More than 1 billion people—nearly one-seventh of the world’s population—suffer from intestinal worms, which can have lifelong health consequences, including weakness, anemia and adverse immunological effects. Among children, the impacts of intestinal worms are particularly acute: infections cause malnutrition, impair intellectual and cognitive development, and stunt growth. These effects undermine productivity and growth, and stymie progress toward global health and development goals. Yet intestinal worms are largely preventable and treatable, and can be managed with a few simple and inexpensive pills.
The Kenya Life Panel Study (KLPS) comprises a series of evaluations exploring the health, educational, and economic impacts of mass school-based deworming interventions in rural Kenya. Launched in the late 1990s with support from the National Institutes of Health—and later GiveWell and others—KLPS measures both the short- and long-term impacts of deworming programs, generating a robust evidence base for related interventions that has informed policy across the globe. Informed by KLPS, countries including India, Kenya, Nigeria, Ethiopia and Pakistan carry out mass deworming programs that reach hundreds of millions of children each year, and the NGO Evidence Action launched the Deworm the World Initiative as a result of initial research findings. In 2020, new CEGA evidence confirmed that ensuring widespread access to deworming treatments generates clear health and humanitarian gains, while yielding remarkably high—and sustained—economic returns to society.

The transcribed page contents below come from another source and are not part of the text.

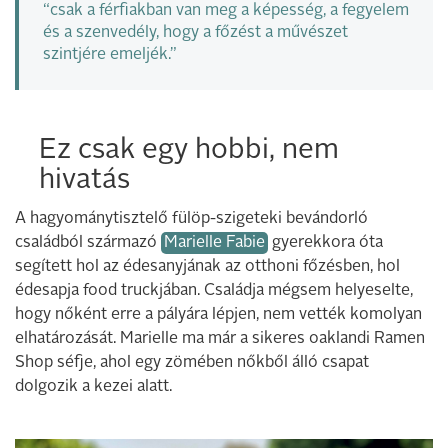
“csak a férfiakban van meg a képesség, a fegyelem
és a szenvedély, hogy a főzést a művészet
szintjére emeljék.”
Ez csak egy hobbi, nem
hivatás
A hagyománytisztelő fülöp-szigeteki bevándorló
családból származó
Marielle Fabie
gyerekkora óta
segített hol az édesanyjának az otthoni főzésben, hol
édesapja food truckjában. Családja mégsem helyeselte,
hogy nőként erre a pályára lépjen, nem vették komolyan
elhatározását. Marielle ma már a sikeres oaklandi Ramen
Shop séfje, ahol egy zömében nőkből álló csapat
dolgozik a kezei alatt.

In 2004, CEGA faculty co-director Ted Miguel and Nobel Laureate Michael Kremer evaluated a primary school deworming program (PSDP) and found that the program reduced school absenteeism in treatment schools by one-quarter with benefits that extended to untreated children and neighboring schools. The KLPS project has tracked and surveyed a representative sample of children that took part in this evaluation between the years of 1998-2001 to evaluate the long-term impacts of the deworming program. The most recent wave, KLPS round four, began in 2017 and had an effective respondent tracking rate of 84%. Data from this twenty year follow-up showed that individuals who received two to three additional years of childhood deworming experience an increase of 14% in consumption expenditure, 13% in hourly earnings, 9% in non-agricultural work hours, and are 9% more likely to live in urban areas. Taking these long-run outcomes and the low cost of the drugs, deworming has an annualized social internal rate of return estimate of 37%.

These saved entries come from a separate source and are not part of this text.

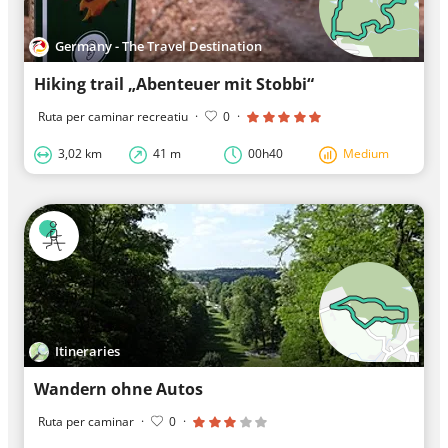
Germany - The Travel Destination
Hiking trail „Abenteuer mit Stobbi“
Ruta per caminar recreatiu
·
0
·
3,02 km
41 m
00h40
Medium
Itineraries
Wandern ohne Autos
Ruta per caminar
·
0
·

Currently, the KLPS round four is collecting data to evaluate long-term impacts on a host of other outcomes such as education, mental health, sleep, migration, and marriage and fertility decisions. In addition, this latest round will survey children to understand the causal intergenerational effects of the parents’ treatment in early-in-life deworming interventions on cognitive and non-cognitive skills, health, and other outcomes.